You made the decision for change, or maybe the decision was made for you. Whatever the case, it's important to acknowledge that often change is actually for the better. At this point, you may not be able to see or feel the benefit of your personal change, and I'm sure it feels like hell. But the only way to get through this personal hell is to go into it, through it, and out of it.
You might be thinking, this sounds great, Jason, but how do I actually do it? What I am about to share with you is a simple fact of life that, if followed, will change the very fabric of who you are-not only in your personal life, but in all aspects of your life. Your thoughts control your actions. Your actions control your habits. Your habits control your lifestyle. Read it again. And again.

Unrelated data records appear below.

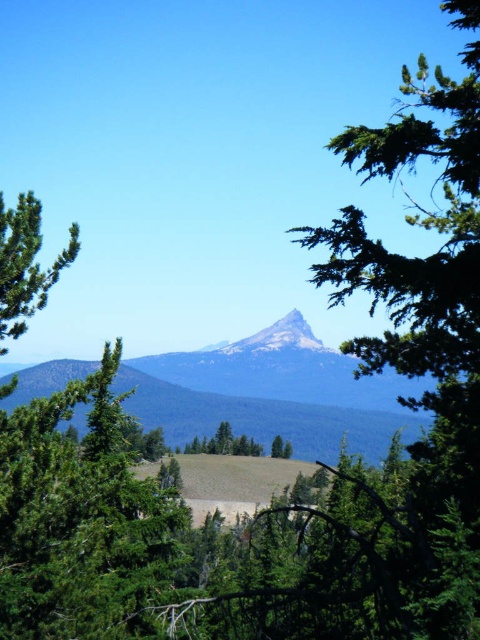
You are an outdoor photographer planning to capture a wide landscape shot. You have a camera with a 35mm lens that can capture a maximum width of 50 meters. The smooth gray mountain at center and the green matte tree at center are both in your frame. Based on their widths, will the mountain and tree fit within the lens width capacity?

The smooth gray mountain at center is wider than the green matte tree at center. Since the mountain is wider, and the total combined width of both objects would exceed the 50 meters capacity of the 35mm lens, they might not fit within the lens width capacity. However, if the mountain alone is under 50 meters in width, it could fit. The exact width of each object isnecessary to determine this precisely.

Looking at this image, you are an artist planning to paint the scene. You want to ensure the smooth gray mountain at center and the green matte tree at center are proportionally accurate. Which object should you make larger in your painting?

The smooth gray mountain at center should be made larger than the green matte tree at center in the painting since it is described as larger in size.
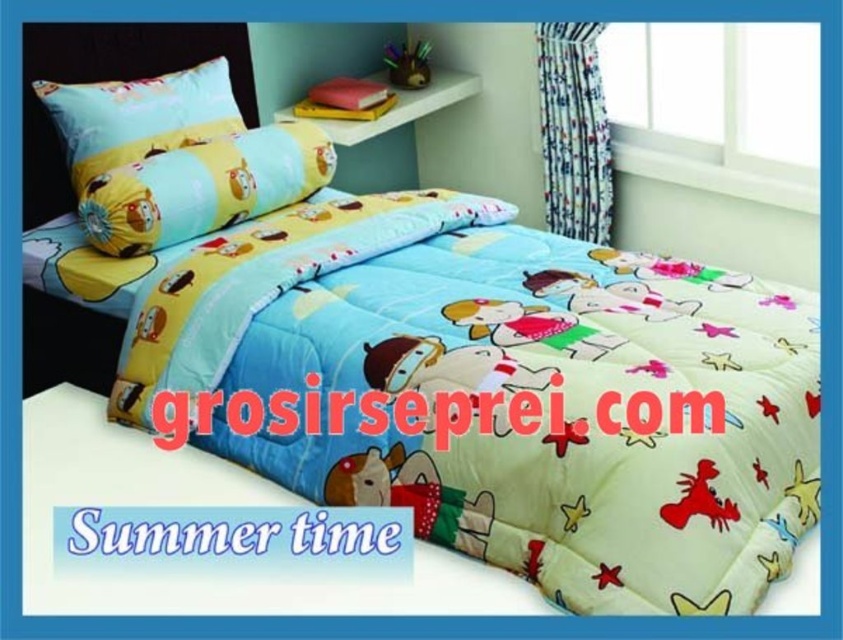
Is point (216, 152) closer to camera compared to point (78, 179)?

Yes, point (216, 152) is closer to viewer.

I want to click on yellow fabric pillow at upper left, so click(x=203, y=188).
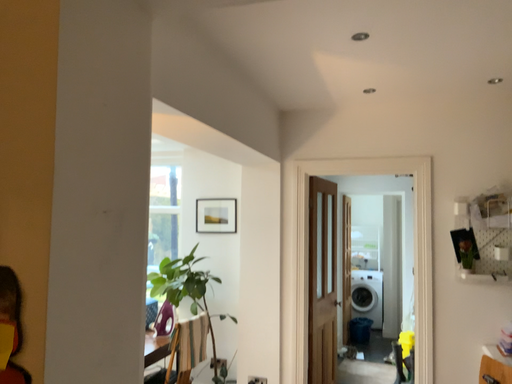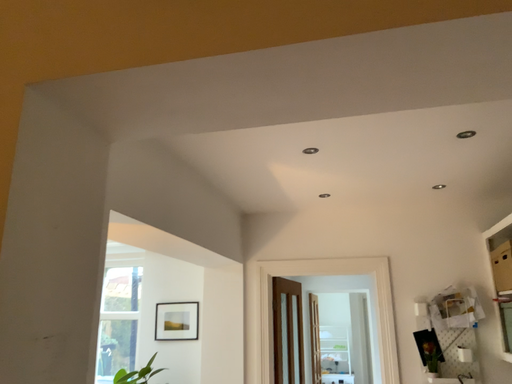
Question: How did the camera likely rotate when shooting the video?

Choices:
 (A) rotated downward
 (B) rotated upward

Answer: (B)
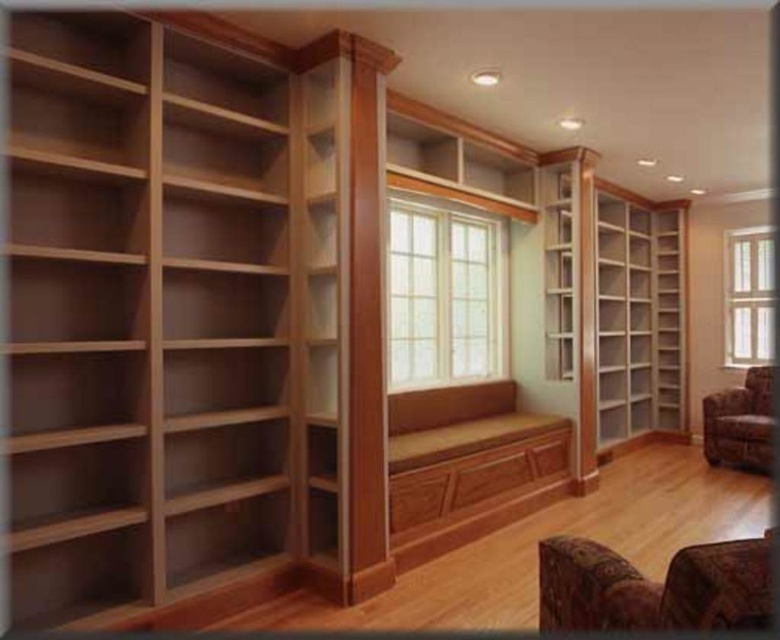
Question: Can you confirm if light brown wood bookshelf at right is positioned to the right of velvet floral armchair at lower right?

Choices:
 (A) yes
 (B) no

Answer: (B)

Question: Is brown patterned fabric armchair at lower right further to camera compared to velvet floral armchair at lower right?

Choices:
 (A) no
 (B) yes

Answer: (A)

Question: Which object is farther from the camera taking this photo?

Choices:
 (A) light brown wood bookshelf at right
 (B) velvet floral armchair at lower right
 (C) brown patterned fabric armchair at lower right
 (D) clear glass window at center

Answer: (A)

Question: Which object appears farthest from the camera in this image?

Choices:
 (A) light brown wood bookshelf at left
 (B) light brown wood bookshelf at right
 (C) clear glass window at center
 (D) clear glass window at right

Answer: (B)

Question: Which object is farther from the camera taking this photo?

Choices:
 (A) light brown wood bookshelf at left
 (B) light brown wood bookshelf at right
 (C) velvet floral armchair at lower right

Answer: (B)

Question: Can you confirm if light brown wood bookshelf at right is positioned to the right of velvet floral armchair at lower right?

Choices:
 (A) no
 (B) yes

Answer: (A)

Let's look at this as we apply it to a real world situation:
1. Thoughts of not wanting to be alone or face the emotional pain of losing someone; cause people to
2. Repeat actions of being unhappy
3. Created a series of bad habits rooted in distraction and the fear of loss. These series of events could create a lifestyle that is miserable, dysfunctional and unhealthy. The only way to stop the dysfunction and overcome the fear of change is to break the cycle.
Once you are aware of your actions and how they affect your life, you can replace your old choices with new, healthier ones. And in just a short period of time, these new actions will create new habits, leaving you feeling better and heading in the right direction.